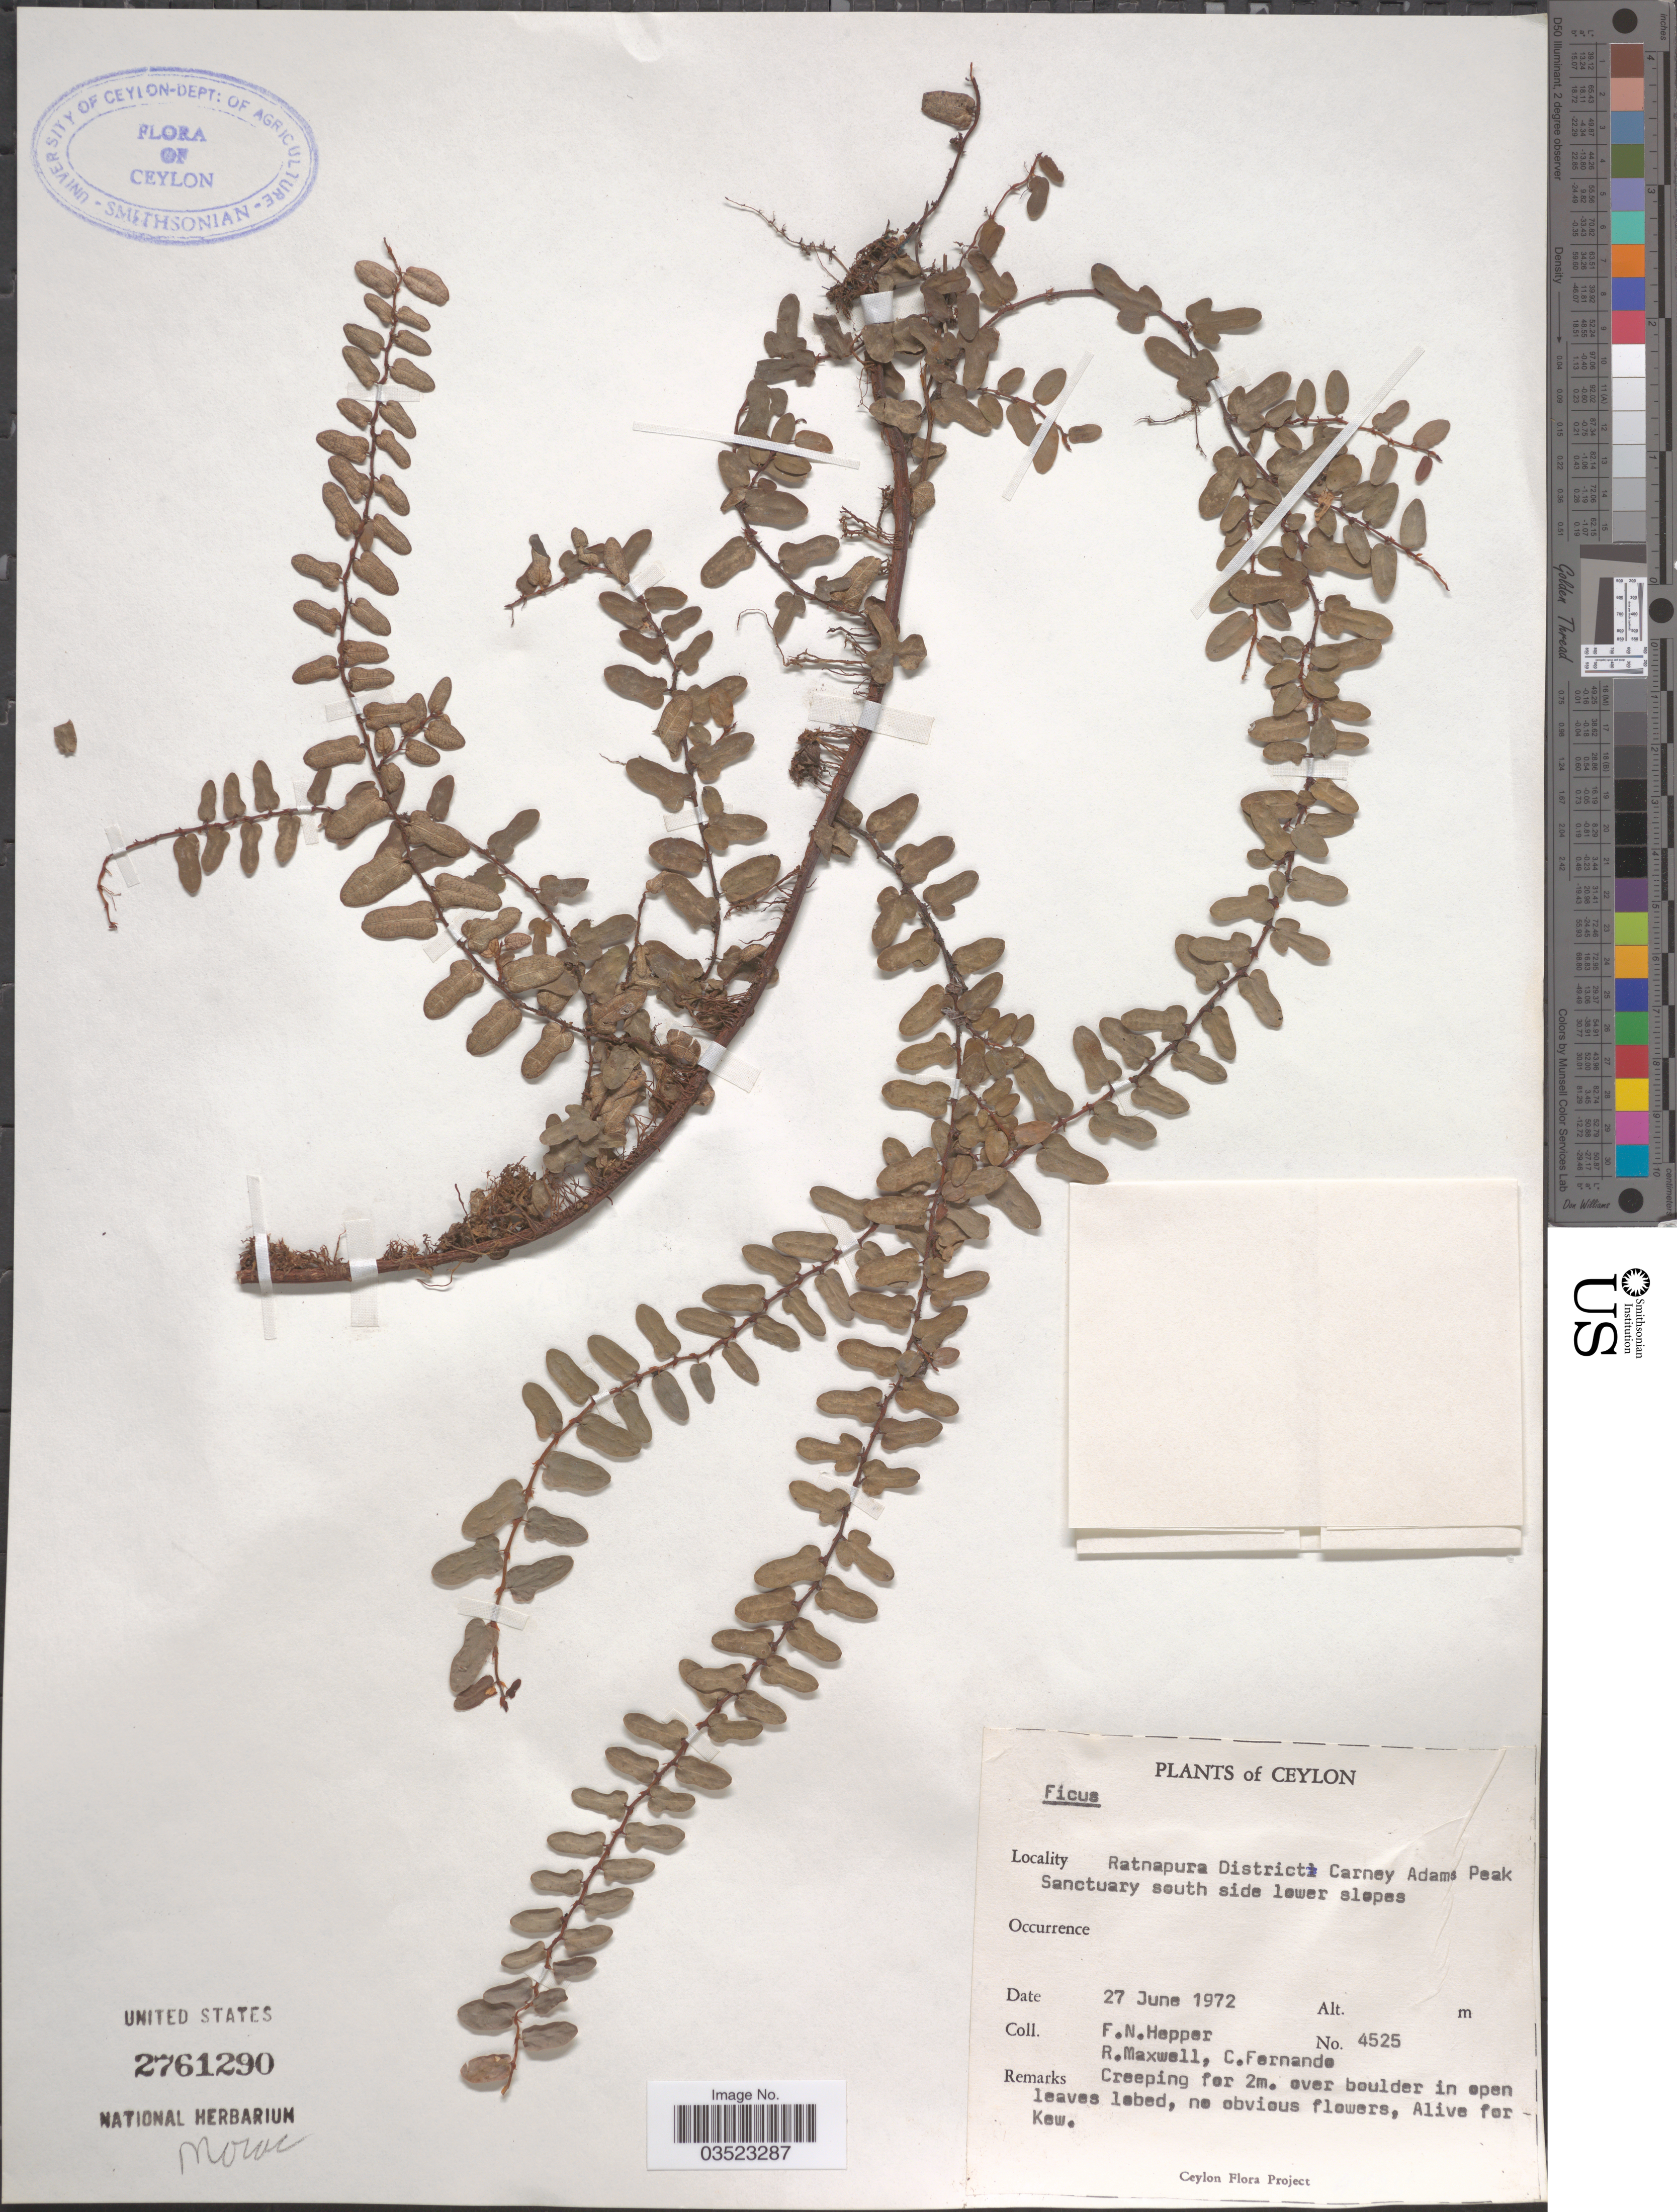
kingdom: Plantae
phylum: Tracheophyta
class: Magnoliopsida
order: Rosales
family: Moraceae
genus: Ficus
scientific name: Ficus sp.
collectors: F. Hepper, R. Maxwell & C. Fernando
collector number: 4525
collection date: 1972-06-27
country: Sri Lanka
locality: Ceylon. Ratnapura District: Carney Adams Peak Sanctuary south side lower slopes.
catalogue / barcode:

* What needs to be done *
Copy every line of the records above word for word, leaving out the pictures.

* Written response *
kingdom: Plantae
phylum: Tracheophyta
class: Magnoliopsida
order: Rosales
family: Moraceae
genus: Ficus
scientific name: Ficus sp.
collectors: F. Hepper, R. Maxwell & C. Fernando
collector number: 4525
collection date: 1972-06-27
country: Sri Lanka
locality: Ceylon. Ratnapura District: Carney Adams Peak Sanctuary south side lower slopes.
catalogue / barcode:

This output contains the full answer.